• _TRY IT_
Could you give back exactly the lines below from the one with "All Blacks Experience" through the one with "Regular data backups can", without a single picture?

• _INPUT MATERIAL_

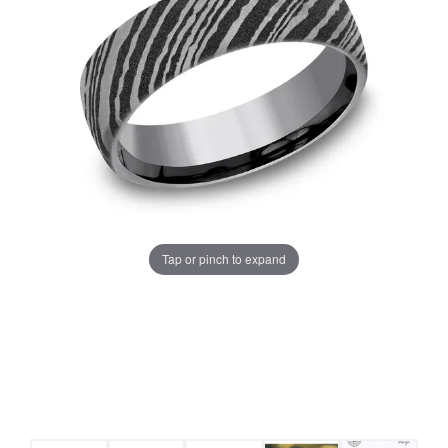
Tap or pinch to expand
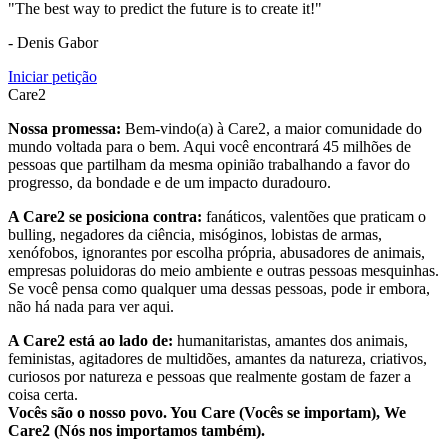
"The best way to predict the future is to create it!"
- Denis Gabor
Iniciar petição
Care2
Nossa promessa:
Bem-vindo(a) à Care2, a maior comunidade do
mundo voltada para o bem. Aqui você encontrará 45 milhões de
pessoas que partilham da mesma opinião trabalhando a favor do
progresso, da bondade e de um impacto duradouro.
A Care2 se posiciona contra:
fanáticos, valentões que praticam o
bulling, negadores da ciência, misóginos, lobistas de armas,
xenófobos, ignorantes por escolha própria, abusadores de animais,
empresas poluidoras do meio ambiente e outras pessoas mesquinhas.
Se você pensa como qualquer uma dessas pessoas, pode ir embora,
não há nada para ver aqui.
A Care2 está ao lado de:
humanitaristas, amantes dos animais,
feministas, agitadores de multidões, amantes da natureza, criativos,
curiosos por natureza e pessoas que realmente gostam de fazer a
coisa certa.
Vocês são o nosso povo. You Care (Vocês se importam), We
Care2 (Nós nos importamos também).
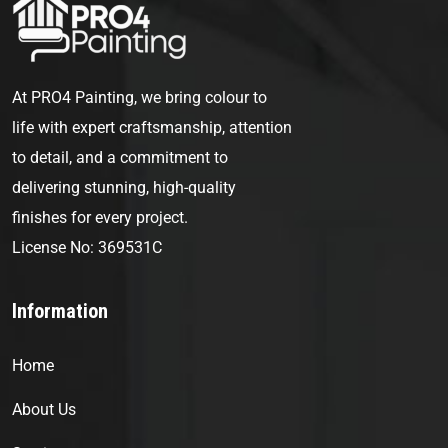
At PRO4 Painting, we bring colour to
life with expert craftsmanship, attention
to detail, and a commitment to
delivering stunning, high-quality
finishes for every project.
License No: 369531C
Information
Home
About Us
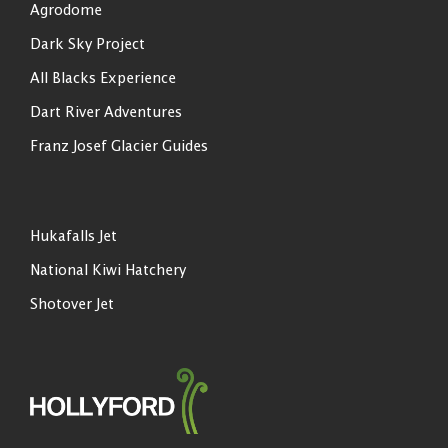
Agrodome
Dark Sky Project
All Blacks Experience
Dart River Adventures
Franz Josef Glacier Guides
Hukafalls Jet
National Kiwi Hatchery
Shotover Jet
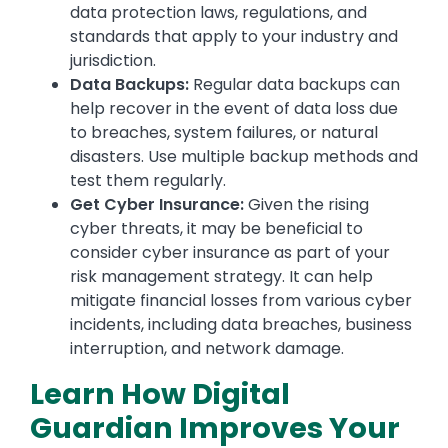
data protection laws, regulations, and
standards that apply to your industry and
jurisdiction.
Data Backups:
Regular data backups can
help recover in the event of data loss due
to breaches, system failures, or natural
disasters. Use multiple backup methods and
test them regularly.
Get Cyber Insurance:
Given the rising
cyber threats, it may be beneficial to
consider cyber insurance as part of your
risk management strategy. It can help
mitigate financial losses from various cyber
incidents, including data breaches, business
interruption, and network damage.
Learn How Digital
Guardian Improves Your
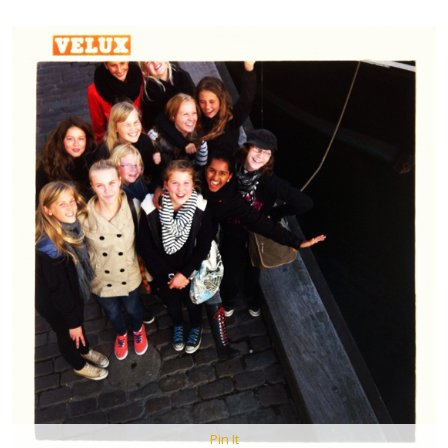
Pin It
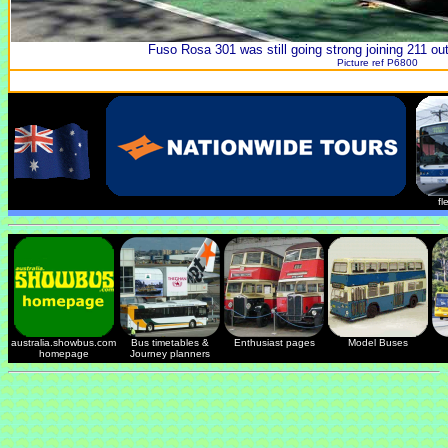
Fuso Rosa 301 was still going strong joining 211 ou
Picture ref P6800
fl
australia.showbus.com
Bus timetables &
Enthusiast pages
Model Buses
homepage
Journey planners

• _YOUR SOLUTION_
All Blacks Experience
Dart River Adventures
Franz Josef Glacier Guides
Hukafalls Jet
National Kiwi Hatchery
Shotover Jet
data protection laws, regulations, and
standards that apply to your industry and
jurisdiction.
Data Backups:
Regular data backups can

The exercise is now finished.